Shares in Loop Industries of Canada fell 33 per cent on Tuesday after short-seller Hindenburg Research alleged the company’s claim to possess revolutionary recycling technology is a “fiction”.
After publication of the new Hindenburg report, Nasdaq-listed Loop shares fell to $7.83 on Tuesday after closing at $11.61 a share on Monday.
In a statement, Loop said Hindenburg’s claims were “unfounded, incorrect or based on the first iteration of Loop’s technology”.
Loop, which has never generated revenue, has announced partnerships to provide recycled plastic to companies such as Coca-Cola, Danone and L’Occitane but has not delivered on its promises, the report states.
Coca-Cola told the Financial Times it has not yet received any recycled plastic from Loop. The other companies did not respond to requests for comment.
Loop has said it had developed a “revolutionary” process to recycle plastic from sources that would typically be considered garbage — including “plastic bottles and packaging, carpets and polyester textiles of any colour, transparency or condition and even ocean plastics that have been degraded by the sun and salt”.
Hindenburg, which makes money by betting that share prices will fall, said Loop’s claims were “technically and industrially impossible”.
Hindenburg said the company operated two separate research labs.

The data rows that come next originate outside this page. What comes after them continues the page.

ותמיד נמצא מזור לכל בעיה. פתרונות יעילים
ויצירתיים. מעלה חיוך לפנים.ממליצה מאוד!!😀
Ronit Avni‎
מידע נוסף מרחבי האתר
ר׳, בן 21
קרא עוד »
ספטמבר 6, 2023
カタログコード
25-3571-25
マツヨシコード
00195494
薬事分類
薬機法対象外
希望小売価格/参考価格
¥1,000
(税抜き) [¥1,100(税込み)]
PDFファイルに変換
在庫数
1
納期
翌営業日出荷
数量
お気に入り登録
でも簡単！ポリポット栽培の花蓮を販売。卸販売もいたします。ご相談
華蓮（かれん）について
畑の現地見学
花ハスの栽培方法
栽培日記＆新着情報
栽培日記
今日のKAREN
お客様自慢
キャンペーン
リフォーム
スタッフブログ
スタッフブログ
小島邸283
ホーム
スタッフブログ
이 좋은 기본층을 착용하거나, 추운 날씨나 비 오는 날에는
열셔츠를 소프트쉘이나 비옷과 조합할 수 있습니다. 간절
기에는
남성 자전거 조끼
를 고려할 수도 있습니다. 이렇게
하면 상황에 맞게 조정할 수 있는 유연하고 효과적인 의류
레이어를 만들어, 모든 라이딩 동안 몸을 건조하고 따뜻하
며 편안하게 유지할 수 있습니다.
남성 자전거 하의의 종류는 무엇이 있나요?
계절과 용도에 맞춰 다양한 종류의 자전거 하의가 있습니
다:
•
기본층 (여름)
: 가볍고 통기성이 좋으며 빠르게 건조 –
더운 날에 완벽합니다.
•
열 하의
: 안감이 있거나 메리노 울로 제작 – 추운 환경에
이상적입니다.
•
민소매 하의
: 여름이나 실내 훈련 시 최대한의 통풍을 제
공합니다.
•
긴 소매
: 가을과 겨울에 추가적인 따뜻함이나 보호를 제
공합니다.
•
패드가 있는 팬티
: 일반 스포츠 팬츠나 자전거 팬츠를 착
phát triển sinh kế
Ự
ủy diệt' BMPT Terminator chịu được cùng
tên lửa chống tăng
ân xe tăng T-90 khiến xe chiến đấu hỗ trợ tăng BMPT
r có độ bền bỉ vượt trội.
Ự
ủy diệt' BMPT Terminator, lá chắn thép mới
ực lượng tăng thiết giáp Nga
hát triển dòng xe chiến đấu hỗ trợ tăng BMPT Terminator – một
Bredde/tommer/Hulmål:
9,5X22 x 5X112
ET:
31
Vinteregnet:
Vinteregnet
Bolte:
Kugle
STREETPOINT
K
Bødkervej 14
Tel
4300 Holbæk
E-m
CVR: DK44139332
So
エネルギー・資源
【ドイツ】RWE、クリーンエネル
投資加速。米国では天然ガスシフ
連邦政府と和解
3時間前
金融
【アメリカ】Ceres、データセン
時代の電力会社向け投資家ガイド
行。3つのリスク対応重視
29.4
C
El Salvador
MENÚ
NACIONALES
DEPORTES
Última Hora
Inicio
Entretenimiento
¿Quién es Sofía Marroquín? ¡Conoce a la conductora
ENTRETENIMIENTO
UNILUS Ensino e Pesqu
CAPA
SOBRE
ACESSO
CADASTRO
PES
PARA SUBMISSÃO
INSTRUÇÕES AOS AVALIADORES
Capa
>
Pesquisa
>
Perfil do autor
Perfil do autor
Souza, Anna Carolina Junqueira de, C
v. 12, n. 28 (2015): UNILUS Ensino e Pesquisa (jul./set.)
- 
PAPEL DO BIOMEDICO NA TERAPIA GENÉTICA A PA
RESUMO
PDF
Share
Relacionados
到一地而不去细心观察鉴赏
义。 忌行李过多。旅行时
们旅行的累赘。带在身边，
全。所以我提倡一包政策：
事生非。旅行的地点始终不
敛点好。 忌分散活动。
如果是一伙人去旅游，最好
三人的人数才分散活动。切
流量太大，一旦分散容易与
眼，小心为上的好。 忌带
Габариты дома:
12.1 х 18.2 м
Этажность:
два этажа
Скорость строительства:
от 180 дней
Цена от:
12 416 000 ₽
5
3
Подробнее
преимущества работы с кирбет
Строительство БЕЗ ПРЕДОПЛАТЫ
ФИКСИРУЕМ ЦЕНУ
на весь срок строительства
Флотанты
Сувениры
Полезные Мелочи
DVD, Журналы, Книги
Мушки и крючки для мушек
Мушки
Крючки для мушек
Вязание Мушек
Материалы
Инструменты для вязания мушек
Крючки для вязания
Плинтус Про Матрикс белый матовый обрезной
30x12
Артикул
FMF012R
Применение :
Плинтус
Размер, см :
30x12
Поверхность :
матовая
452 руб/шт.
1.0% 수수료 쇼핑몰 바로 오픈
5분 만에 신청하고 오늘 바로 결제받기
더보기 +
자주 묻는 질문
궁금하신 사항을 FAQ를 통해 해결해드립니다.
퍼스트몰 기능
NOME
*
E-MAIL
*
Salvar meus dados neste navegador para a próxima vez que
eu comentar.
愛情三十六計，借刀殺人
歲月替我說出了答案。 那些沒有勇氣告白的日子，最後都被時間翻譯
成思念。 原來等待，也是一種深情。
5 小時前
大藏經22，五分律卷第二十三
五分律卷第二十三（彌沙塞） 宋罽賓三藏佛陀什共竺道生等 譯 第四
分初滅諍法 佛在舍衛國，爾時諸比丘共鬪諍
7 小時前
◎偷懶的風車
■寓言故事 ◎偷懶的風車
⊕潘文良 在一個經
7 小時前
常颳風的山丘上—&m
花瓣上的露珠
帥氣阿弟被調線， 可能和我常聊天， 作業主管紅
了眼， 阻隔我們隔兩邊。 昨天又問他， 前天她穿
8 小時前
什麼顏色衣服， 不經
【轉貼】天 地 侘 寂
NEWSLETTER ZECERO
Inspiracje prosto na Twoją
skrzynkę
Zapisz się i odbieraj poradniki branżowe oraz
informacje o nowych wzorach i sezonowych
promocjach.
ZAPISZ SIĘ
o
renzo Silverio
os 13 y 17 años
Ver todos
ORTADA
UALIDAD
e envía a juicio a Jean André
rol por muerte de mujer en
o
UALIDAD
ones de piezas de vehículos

One was led by two brothers who produced “incredible results” despite having “no apparent postgraduate studies in chemistry or polymers or any work experience other than Loop”. The other lab, staffed with “rank-and-file” scientists, could not replicate their findings, it claimed.
“We found a combination of technology that could [work], but it was too expensive to be viable,” one former Loop employee told the FT. “When you work at the lab scale you can get good results, but going up to the industry scale, you face trouble you never see at the lab.”